Fortunately, with so many worthy renewable energy technologies clamoring for capital, there is legislation to change the rules and enable renewable energy projects to qualify for MLPs. In the Senate, Sens. Chris Coons, D-Md., and Jerry Moran, R-Kan., have proposed the Master Limited Partnerships Parity Act. In the House, there is HR 1696, the Master Limited Partnerships Parity Act, cosponsored by Reps. Ted Poe, R-Texas, and Mike Thompson, D-Calif. Both of these pieces of legislation are accruing broad support. Republicans and Democrats have signed on to the change. Financial institutions have voiced support because they see the rise in clean energy investment and would like the tools to bring more resources to bear. 

To move forward, these bills need more cosigners. Members of Congress need to hear words of support from their constituents.
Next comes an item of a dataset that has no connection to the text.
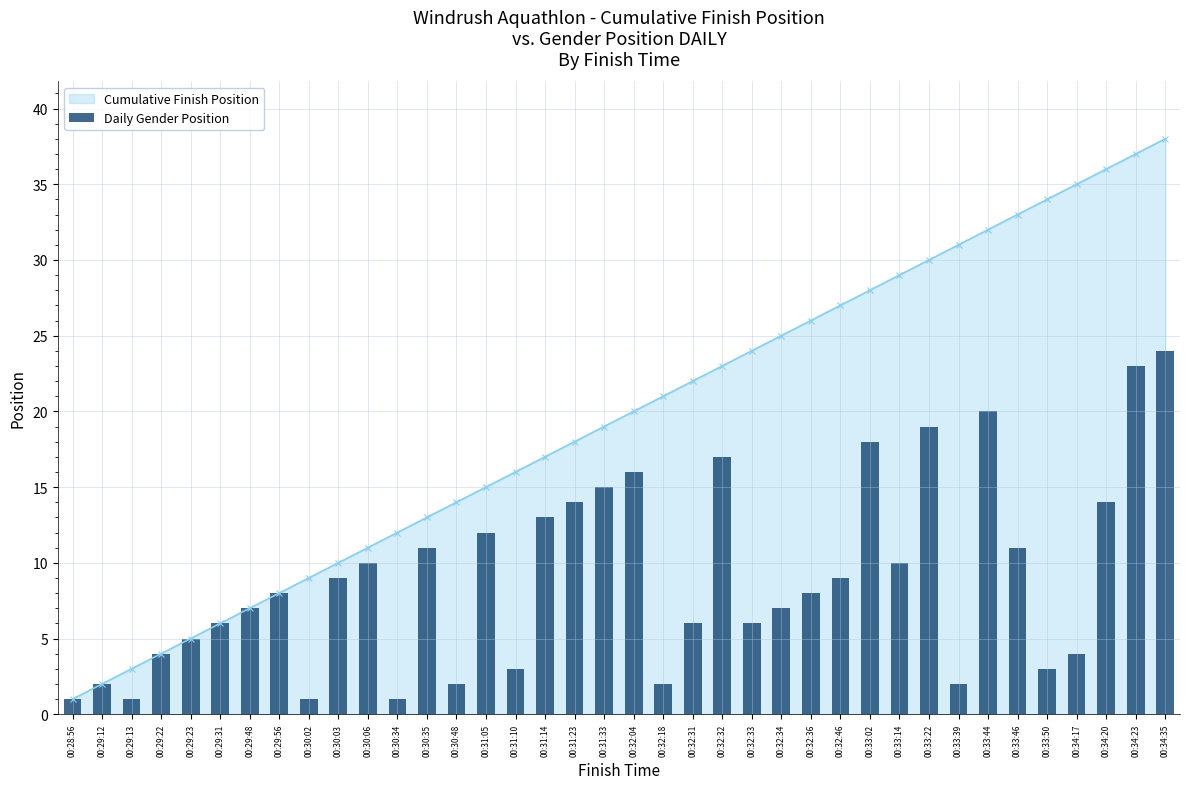

Read the value at 00:32:33, to the nearest 10.

10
I urge you to pick up the phone if you have not done so already. 

The slow pace of gathering enthusiasm contradicts all the economic evidence. The advanced biofuels and biomass energy industries are looking to construct a new wave of projects. Clean technology is attracting nearly a quarter of global venture capital, and other sources of capital are clamoring for a way in. Resilient support at the state level foretells a steady increase in demand for renewable energy for some time to come. 
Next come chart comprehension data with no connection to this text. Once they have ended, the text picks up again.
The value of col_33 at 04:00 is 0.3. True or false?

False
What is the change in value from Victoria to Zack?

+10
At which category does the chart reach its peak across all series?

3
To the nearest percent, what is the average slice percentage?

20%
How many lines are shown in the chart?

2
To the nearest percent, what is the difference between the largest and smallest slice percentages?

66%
Clearly, the time to make this change is now.  The Algae Biomass Organization is making an update to existing MLP regulations a priority, and we welcome any biomass industry players are ready to voice their support.

Author: Mary Rosenthal
Executive Director, Algae Biomass Organization
mrosenthal@algaebiomass.org
763-458-0068

 

2 Responses

  1. A Concerned Taxpayer

    2013-11-28

    1

    MLP's did not work 8 years ago. After the stellar track record of the DOE's algae research grants why would any investor invest in Master Limited Partnerships? FACT: The DOE admits that less than 20% of all algae technologies ever get commercialized. FACT: The DOE claims algae research grant recipients have used taxpayer dollars for personal use. FACT: With 60 years of algae reasearch not one algae rsearcher at any university has commercialized anything. FACT: 51% of all algae research grants have been cut in 2013. FACT: The Inspector Generals office is investigating research grants, use and results. FACT: "Washington, the DOE's Inspector General published a 24-page Follow-up Audit of the Department of Energy's Financial Assistance for Integrated Biorefinery Projects", which found that "despite over 7 years of effort and the expenditure of about $603 million, the Department had not yet achieved its biorefinery development and production goals." Biofuel Digest - September 18, 2013"
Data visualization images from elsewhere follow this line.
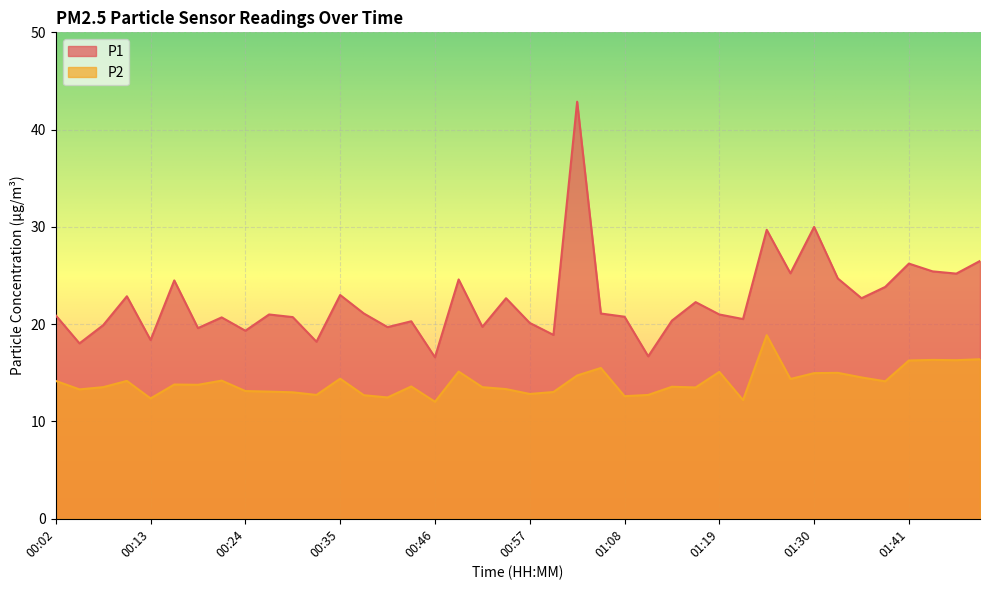

How many data points in P1 are less than 21?

19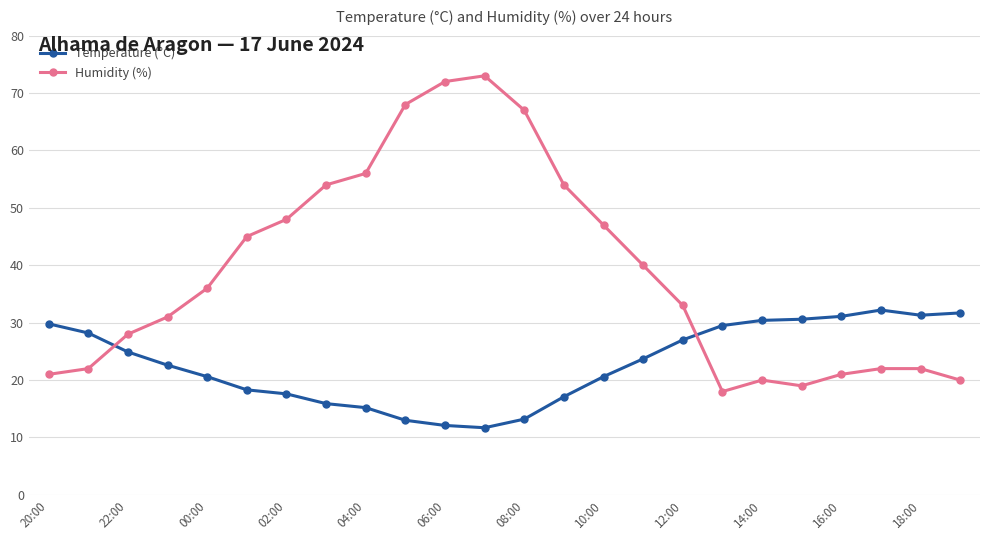

How many intersections are there between Temperature (°C) and Humidity (%)?

2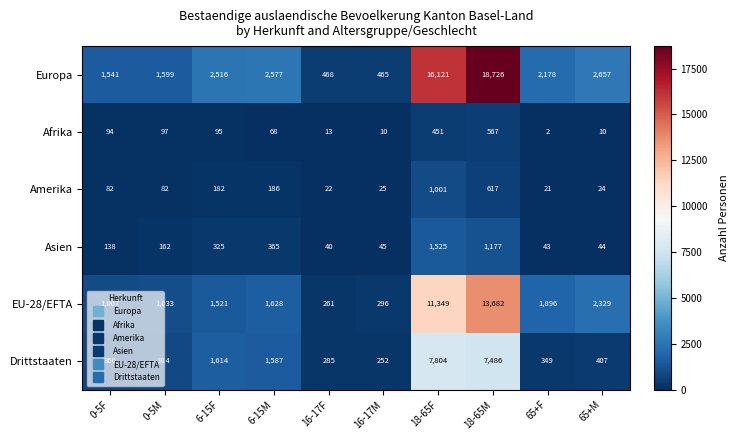

Which series changed the most between 6-15F and 16-17F?

Europa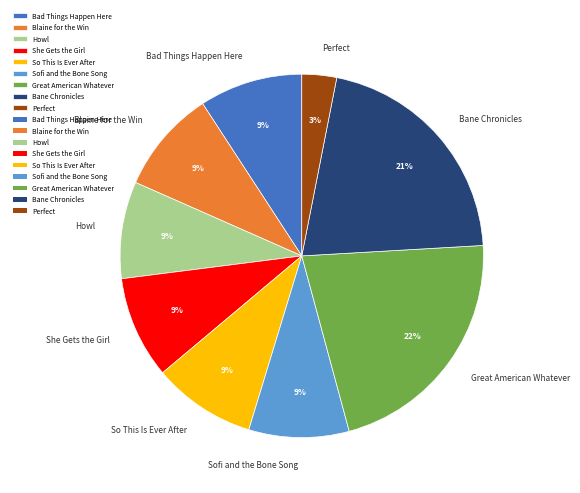

What percentage is the Perfect slice, to the nearest percent?

3%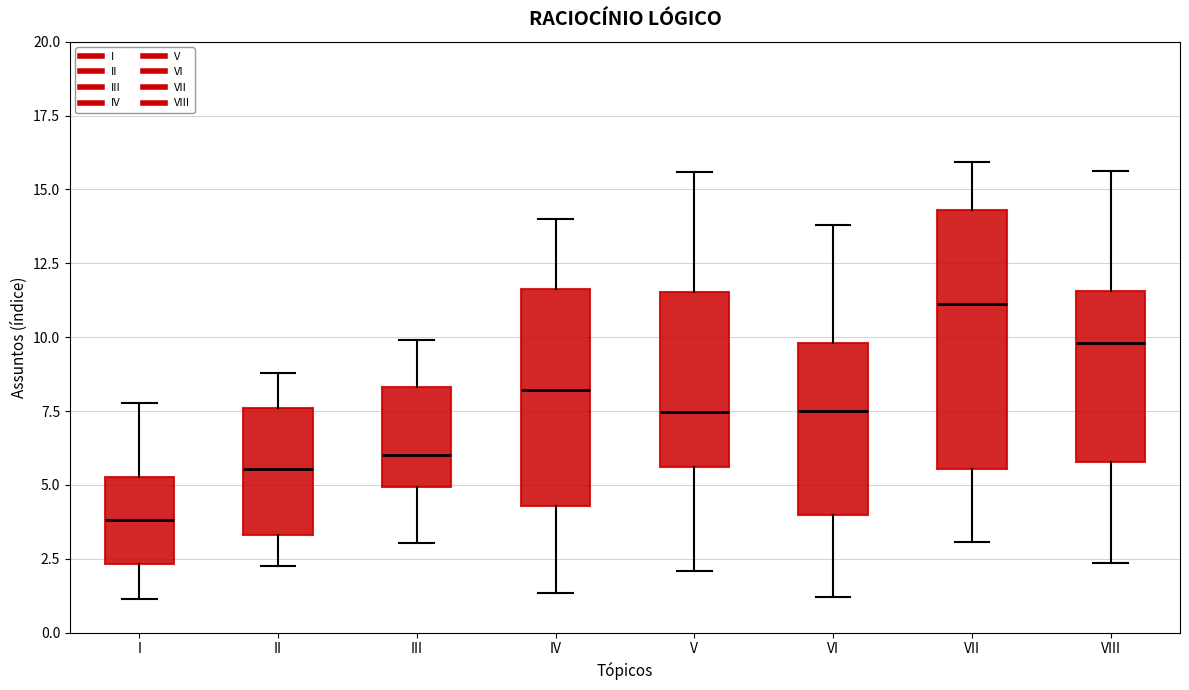

Where does the median line of the box for VII sit on the y-axis? The values are not printed on the chart, so give them approximately, as read against the axis.

11.0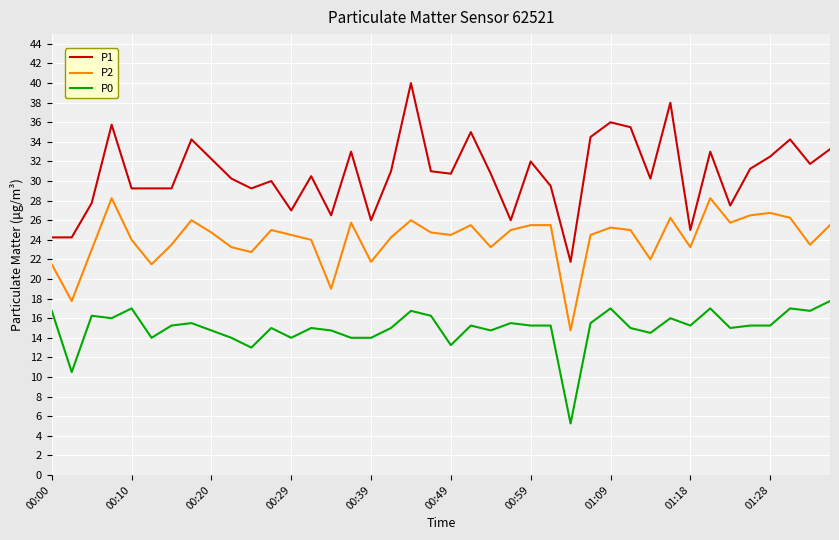

True or false: P2 and P1 intersect in this chart.

False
  2. Richard Rodriguez CPA

    2013-11-30

    2

    MLP's may be good for green energy projects provided the govt does not regulate trading rules and provided the obama administration could not use this as a tax revenue source for obamacare. Any investor could also say this sounds like another mortgage debacle bubble emerging. Gurantee company funding and trading? What does the investment community say?